How the NHL Lockout Can Help You Score a Financial Hat Trick

TORONTO, ON – It has been a sad week for many Canadians – not only has the end of summer arrived, but the NHL lockout officially became a reality. For fans of our national past time a winter without hockey is like cereal without milk. However, for Canadians carrying high levels of debt, the lockout could be the financial power play your budget needs.

According to the 2011 Team Marketing Report, the average price of an NHL regular season hockey ticket in Canada is $81.85. Parking will run you another $14 (as long as you are not in Toronto or Montreal) and a beer and hot dog is an additional $12. That is more than $100 – if you go to the game alone. The same report valued the average total fan experience in Canada at $433 (based on four average priced tickets, parking, food, beverages and a souvenir)

As Canadians we get very passionate about our hockey, and have strong opinions about the players, owners and empty arenas in our cities,” says Jeffrey Schwartz, executive director at Consolidated Credit Counseling Services of Canada, Inc. “But as sports fans, we can’t control this aspect of the business. What we can control is what we’re going to do with the money we’re saving without professional hockey.

For those Canadians who are living paycheque to paycheque and carrying high debt, the potential of a prolonged NHL lockout could mean extra cash flow in your budget. Here are some tips to use that extra cash flow to help you score a financial hat trick:

  1. Pay off credit card debt – Credit cards are revolving debts, which means the amounts you are required to pay each month increase along with your total balances. The more you owe, the higher your bills. If you use this extra cash to reduce credit card debt or pay off a few credit cards completely, you actually free up additional cash flow each month.
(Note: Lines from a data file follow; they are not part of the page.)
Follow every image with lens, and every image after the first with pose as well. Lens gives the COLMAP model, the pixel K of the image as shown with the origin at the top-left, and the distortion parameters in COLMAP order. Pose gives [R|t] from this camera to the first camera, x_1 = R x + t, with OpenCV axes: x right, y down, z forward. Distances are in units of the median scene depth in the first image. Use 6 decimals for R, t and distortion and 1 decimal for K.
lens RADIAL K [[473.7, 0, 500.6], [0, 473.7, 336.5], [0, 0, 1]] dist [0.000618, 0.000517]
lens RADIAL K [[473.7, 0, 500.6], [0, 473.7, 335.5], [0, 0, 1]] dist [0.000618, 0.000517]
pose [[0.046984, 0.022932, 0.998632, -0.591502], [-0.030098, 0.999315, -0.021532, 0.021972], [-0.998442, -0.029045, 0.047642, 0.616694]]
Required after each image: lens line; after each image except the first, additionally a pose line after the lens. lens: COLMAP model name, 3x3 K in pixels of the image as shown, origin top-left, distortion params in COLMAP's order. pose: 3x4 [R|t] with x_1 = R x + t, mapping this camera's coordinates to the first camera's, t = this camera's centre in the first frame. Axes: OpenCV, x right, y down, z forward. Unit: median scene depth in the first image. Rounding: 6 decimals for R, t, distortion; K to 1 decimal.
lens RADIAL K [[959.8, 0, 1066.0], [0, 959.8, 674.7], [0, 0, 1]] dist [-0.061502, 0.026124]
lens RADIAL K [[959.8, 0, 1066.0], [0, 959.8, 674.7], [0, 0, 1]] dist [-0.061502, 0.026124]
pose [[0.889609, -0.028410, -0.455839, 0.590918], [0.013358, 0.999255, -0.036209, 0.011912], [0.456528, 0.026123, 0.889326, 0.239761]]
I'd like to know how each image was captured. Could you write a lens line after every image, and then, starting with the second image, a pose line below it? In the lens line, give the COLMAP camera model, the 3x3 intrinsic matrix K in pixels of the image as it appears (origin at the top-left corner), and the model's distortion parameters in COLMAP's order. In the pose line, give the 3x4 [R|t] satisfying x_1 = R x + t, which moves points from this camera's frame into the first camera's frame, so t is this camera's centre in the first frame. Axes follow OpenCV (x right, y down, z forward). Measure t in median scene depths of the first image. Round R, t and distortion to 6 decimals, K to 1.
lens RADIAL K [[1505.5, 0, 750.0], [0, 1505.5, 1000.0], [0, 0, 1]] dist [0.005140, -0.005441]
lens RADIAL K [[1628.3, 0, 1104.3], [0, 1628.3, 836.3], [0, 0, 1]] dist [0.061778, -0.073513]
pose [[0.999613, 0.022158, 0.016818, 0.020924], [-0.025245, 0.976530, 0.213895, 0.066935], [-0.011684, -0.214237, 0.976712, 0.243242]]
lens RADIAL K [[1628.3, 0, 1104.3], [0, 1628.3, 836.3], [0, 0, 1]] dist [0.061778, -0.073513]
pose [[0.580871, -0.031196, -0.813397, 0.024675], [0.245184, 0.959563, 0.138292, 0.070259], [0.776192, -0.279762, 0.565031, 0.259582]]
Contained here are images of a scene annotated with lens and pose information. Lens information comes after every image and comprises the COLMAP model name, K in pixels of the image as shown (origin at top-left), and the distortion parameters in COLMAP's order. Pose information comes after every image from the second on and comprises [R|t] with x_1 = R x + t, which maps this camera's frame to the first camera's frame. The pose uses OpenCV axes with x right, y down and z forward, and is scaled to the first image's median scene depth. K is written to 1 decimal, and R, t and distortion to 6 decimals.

This means you have even more money available to improve your financial outlook.
  2. Build savings – Ideally, you should be saving about 15 per cent of your take-home income each month. This money can be divided up between short-term savings to create a safety net for your finances and long-term savings for things like RSP contributions, RESP contributions and safe investing.
  3. Manage your money – With your debt under control and a good saving strategy in place, your extra cash flow can finally be directed to taking positive steps with your finances now. For instance, with the winter holiday season coming up, you may wish to put that money aside so you can avoid using credit for gifts and decorations this year. You can pay for vacations and purchase big-ticket items using cash instead of credit.